2- Renin inhibitors ( Pepstatin ).
Vasopressin ( ADH):
Important in the long term control of blood pressure through its action on the kidney to increase water reabsorption.
In the short term regulation of arterial pressure .it is important as a vasoconstrictor that increase peripheral resistance.
Atrial natriuretic peptide: play an important role in Na excretion.

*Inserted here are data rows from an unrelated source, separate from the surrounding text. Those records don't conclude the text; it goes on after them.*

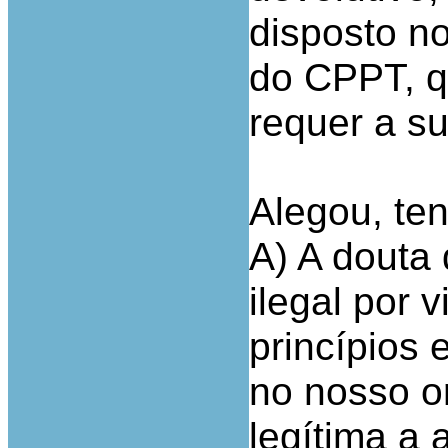
disposto no
do CPPT, q
requer a s
Alegou, te
A) A douta 
ilegal por 
princípios
no nosso o
legítima a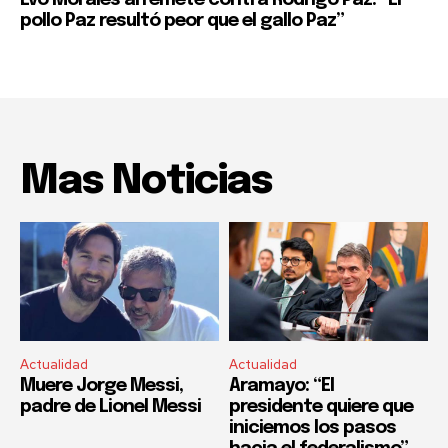
Evo Morales arremete contra Rodrigo Paz: “El
pollo Paz resultó peor que el gallo Paz”
Mas Noticias
Actualidad
Actualidad
Muere Jorge Messi,
Aramayo: “El
padre de Lionel Messi
presidente quiere que
iniciemos los pasos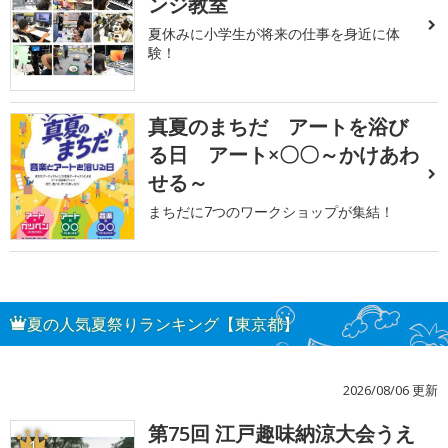
ンジ教室
夏休みに小学生が将来の仕事を身近に体
験！
真夏のまちだ アートを浴び
る日 アート×〇〇～かけあわ
せる～
まちだに7つのワークショップが集結！
夏の人気夏祭りランキング【東京都】
2026/08/06 更新
第75回 江戸趣味納涼大会うえ
1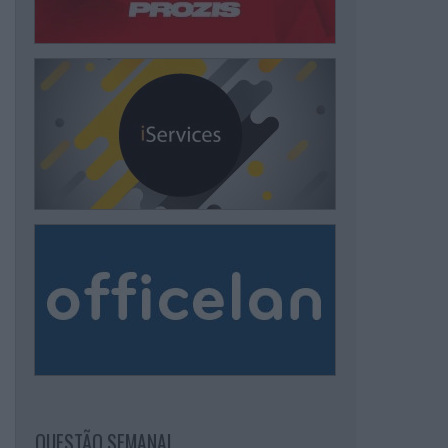
QUESTÃO SEMANAL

Vasoactive intestinal peptide: extracted from lung widely distributed in central and peripheral NS, produce vasodilation in most vascular beds, relax tracheobronchial and GIT smooth muscles, stimulates intestinal water and electrolyte secretion.
Substance P: a potent vasodilator, present in the CNS as neurotransmitter and as a local hormone in the GIT.
As a vasodilator, it produces marked hypotension by direct inhibitory action on arteriolar smooth muscle.
Neurotensin: present in the GIT and in the circulation when administered into peripheral circulation, it produces vasodilation, hypotension.
Calcitoningen-related peptide: present in the thyroid gland, CNS, CVS, GIT, Urogenital system.
When injected into the CNS, produce suppression of feeding and hypertension.
Neuropeptide Y:
Present in high concentration in brain and peripheral NS.
Produces a variety of CNS effects as increased feeding ,hypotension, respiratory depression and hyperthermia.peripheral effects include vasoconstriction of cerebral blood vessels and hypertension.